- Purpose of the software // What is the software for?
Current lucene/elastic search implementations do not support boosting for nested span queries. Though you can specify boost as an argument but it has no effect on search results. This is an effort to extend lucene to support such nested span queries. This is useful for entity semantic search and entity semantic document search. This makes the scoring more relevant. This is an example query. For example:
Span{
Span{
#professor
}
Span{
Data mining
Boost : 5
}
Span{
Illinois
Boost : 2
}
Span {
#img
Boost : 20
}
}
We can adjust our search results/scores based on the above boosting factors.
Actual query examples:
Entity Search (find professors in data mining)
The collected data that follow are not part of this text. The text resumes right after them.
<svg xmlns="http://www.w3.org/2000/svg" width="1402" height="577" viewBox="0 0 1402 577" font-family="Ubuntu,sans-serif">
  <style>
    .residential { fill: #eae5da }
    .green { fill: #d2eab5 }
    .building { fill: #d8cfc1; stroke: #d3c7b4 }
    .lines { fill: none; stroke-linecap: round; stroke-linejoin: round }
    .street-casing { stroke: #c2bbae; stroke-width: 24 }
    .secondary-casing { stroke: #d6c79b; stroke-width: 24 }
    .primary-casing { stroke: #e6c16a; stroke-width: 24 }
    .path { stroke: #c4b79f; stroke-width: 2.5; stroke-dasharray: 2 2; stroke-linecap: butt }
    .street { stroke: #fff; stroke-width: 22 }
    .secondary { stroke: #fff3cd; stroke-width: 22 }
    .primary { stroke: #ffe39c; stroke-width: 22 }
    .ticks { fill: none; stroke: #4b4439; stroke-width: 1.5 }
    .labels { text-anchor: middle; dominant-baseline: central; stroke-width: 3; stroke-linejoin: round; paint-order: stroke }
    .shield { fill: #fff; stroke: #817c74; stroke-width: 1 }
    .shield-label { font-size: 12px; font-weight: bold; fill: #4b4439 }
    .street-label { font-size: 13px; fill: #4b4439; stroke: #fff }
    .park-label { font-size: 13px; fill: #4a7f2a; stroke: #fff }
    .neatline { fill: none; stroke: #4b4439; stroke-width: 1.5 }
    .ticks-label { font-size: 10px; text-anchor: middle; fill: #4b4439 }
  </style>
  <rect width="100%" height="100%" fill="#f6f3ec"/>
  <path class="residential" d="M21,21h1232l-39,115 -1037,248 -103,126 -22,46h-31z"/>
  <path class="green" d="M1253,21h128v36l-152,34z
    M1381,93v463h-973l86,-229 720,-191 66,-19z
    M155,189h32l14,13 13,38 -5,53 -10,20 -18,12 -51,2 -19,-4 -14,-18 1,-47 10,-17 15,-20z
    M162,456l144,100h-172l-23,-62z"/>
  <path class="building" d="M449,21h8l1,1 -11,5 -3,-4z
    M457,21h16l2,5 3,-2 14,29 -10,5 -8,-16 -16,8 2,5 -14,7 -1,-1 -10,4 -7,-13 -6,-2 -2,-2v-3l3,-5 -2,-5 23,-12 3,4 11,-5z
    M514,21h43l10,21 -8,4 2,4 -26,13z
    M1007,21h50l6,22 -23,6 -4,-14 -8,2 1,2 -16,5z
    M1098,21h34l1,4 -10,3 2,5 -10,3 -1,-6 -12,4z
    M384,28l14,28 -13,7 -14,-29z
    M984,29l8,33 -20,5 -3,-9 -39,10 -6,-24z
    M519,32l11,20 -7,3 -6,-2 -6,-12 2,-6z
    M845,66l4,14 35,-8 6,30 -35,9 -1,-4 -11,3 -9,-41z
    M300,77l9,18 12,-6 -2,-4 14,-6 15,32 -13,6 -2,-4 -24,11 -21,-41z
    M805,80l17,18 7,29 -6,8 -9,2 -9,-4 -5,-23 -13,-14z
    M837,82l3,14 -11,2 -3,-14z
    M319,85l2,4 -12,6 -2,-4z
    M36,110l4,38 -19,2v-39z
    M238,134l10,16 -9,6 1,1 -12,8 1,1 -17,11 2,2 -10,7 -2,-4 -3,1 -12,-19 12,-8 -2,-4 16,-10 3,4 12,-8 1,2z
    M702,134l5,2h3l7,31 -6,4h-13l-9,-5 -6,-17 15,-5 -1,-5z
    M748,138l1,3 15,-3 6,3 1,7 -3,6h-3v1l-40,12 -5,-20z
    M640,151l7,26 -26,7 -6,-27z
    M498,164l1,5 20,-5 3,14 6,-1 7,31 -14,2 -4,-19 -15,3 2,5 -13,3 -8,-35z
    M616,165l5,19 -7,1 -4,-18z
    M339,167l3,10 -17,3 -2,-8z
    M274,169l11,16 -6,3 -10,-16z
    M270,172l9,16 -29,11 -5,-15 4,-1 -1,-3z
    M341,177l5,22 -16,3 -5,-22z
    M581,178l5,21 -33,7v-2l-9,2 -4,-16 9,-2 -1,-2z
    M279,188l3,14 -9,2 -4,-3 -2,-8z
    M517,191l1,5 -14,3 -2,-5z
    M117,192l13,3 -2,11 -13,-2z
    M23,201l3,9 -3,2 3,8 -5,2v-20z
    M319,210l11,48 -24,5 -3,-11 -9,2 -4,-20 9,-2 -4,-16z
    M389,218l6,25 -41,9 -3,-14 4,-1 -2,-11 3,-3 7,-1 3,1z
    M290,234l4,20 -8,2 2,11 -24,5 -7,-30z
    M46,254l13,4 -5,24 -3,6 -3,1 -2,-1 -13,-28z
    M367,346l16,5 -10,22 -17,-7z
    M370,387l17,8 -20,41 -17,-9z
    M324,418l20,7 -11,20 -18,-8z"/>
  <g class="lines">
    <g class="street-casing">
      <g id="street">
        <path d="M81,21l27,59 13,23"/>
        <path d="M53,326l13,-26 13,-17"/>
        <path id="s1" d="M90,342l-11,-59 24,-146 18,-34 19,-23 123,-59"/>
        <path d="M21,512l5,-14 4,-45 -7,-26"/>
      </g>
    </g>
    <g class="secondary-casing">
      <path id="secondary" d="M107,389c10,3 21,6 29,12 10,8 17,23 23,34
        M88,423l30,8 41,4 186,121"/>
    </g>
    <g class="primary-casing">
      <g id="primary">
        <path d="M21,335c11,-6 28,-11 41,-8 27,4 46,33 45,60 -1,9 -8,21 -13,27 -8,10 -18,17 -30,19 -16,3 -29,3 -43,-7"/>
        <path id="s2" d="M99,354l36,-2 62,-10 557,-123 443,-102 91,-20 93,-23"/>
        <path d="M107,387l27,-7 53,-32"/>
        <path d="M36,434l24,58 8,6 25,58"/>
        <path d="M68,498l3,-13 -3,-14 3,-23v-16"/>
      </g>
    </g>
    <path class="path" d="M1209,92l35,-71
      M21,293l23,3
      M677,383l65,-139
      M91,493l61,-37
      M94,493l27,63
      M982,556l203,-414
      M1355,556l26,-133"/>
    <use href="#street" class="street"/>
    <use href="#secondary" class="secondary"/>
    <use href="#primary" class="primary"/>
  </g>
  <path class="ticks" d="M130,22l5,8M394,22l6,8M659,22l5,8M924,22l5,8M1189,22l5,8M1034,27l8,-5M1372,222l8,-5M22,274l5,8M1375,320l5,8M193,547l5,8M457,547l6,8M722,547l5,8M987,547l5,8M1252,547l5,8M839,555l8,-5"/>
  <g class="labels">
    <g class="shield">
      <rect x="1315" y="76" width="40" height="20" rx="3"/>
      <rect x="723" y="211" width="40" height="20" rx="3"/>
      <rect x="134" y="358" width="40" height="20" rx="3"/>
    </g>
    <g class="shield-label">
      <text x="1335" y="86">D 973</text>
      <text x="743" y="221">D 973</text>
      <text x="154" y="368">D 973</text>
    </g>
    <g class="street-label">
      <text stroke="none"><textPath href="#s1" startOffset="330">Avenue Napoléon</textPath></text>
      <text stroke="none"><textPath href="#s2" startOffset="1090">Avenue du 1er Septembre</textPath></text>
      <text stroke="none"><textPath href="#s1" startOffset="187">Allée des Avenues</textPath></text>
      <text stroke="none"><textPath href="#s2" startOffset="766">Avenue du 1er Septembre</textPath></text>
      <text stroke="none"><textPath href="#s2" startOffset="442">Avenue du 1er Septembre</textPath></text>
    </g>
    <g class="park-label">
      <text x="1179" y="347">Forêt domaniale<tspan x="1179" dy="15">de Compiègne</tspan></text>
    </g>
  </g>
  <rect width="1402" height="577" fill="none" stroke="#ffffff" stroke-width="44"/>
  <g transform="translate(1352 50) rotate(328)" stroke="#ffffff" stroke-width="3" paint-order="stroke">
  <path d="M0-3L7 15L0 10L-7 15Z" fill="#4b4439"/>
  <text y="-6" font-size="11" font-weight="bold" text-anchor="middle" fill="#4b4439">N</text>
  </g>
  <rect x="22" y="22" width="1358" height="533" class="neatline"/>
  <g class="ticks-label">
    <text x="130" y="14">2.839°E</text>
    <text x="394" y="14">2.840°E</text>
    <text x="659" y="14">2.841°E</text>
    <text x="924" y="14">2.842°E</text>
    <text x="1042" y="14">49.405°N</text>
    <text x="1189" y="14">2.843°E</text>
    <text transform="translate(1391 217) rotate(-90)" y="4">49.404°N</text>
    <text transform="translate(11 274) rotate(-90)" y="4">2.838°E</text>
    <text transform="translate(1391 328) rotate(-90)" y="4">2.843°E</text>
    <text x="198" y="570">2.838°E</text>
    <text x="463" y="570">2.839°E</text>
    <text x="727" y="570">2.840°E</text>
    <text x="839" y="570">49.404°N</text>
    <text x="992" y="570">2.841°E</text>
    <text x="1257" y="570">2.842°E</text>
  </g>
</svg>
GET /entity_search_cs_departments/_search_with_clusters?
{ "search_request" :
{
"query": "#professor mining " ,
"size":100
}
}
Entity-Semantic Document Search (find home pages of professors in data mining)
GET /entity_search_cs_departments/_es_document_search?
{
"search_request":{
"query": "@near ( #professor #email #phone ) @contains ( mining )",
"size" : 100
}
}
- System requirements and dependencies // What machine/OS/library requirements? How to set up the requirements/dependencies?
This has been tested on linux ubuntu – 16.04
Requirements:
Java – jre / jdk 1.8
Ant – latest
Gradle – 4.4
Intellij -latest
Ivy-bootstrap
- Execution // How to run the code? To compile the sources run 'ant compile' [can do from intellij also]
To run all the tests run 'ant test'
To setup your ide run 'ant idea' [used with intellij before import], 'ant netbeans', or 'ant eclipse'
For Maven info, see dev-tools/maven/README.maven
- Design/Code organization
To incorporate the changes following design and implementations have been made.
Changes to spanboostQuery so that we can tell whether the nested query is boosted. This inherently uses spannearsunordered and spannearsordered - which needs to be changed to modify and pass the nested parameter. once that is identified - we need to pass the boost to spanweight class and span scorer so that while calculating the span we can adjust the score and weight of each span accordingly.
This has been tested by writing test cases in the TestSpanBoostAbhinav and TestSpanBoostQuery.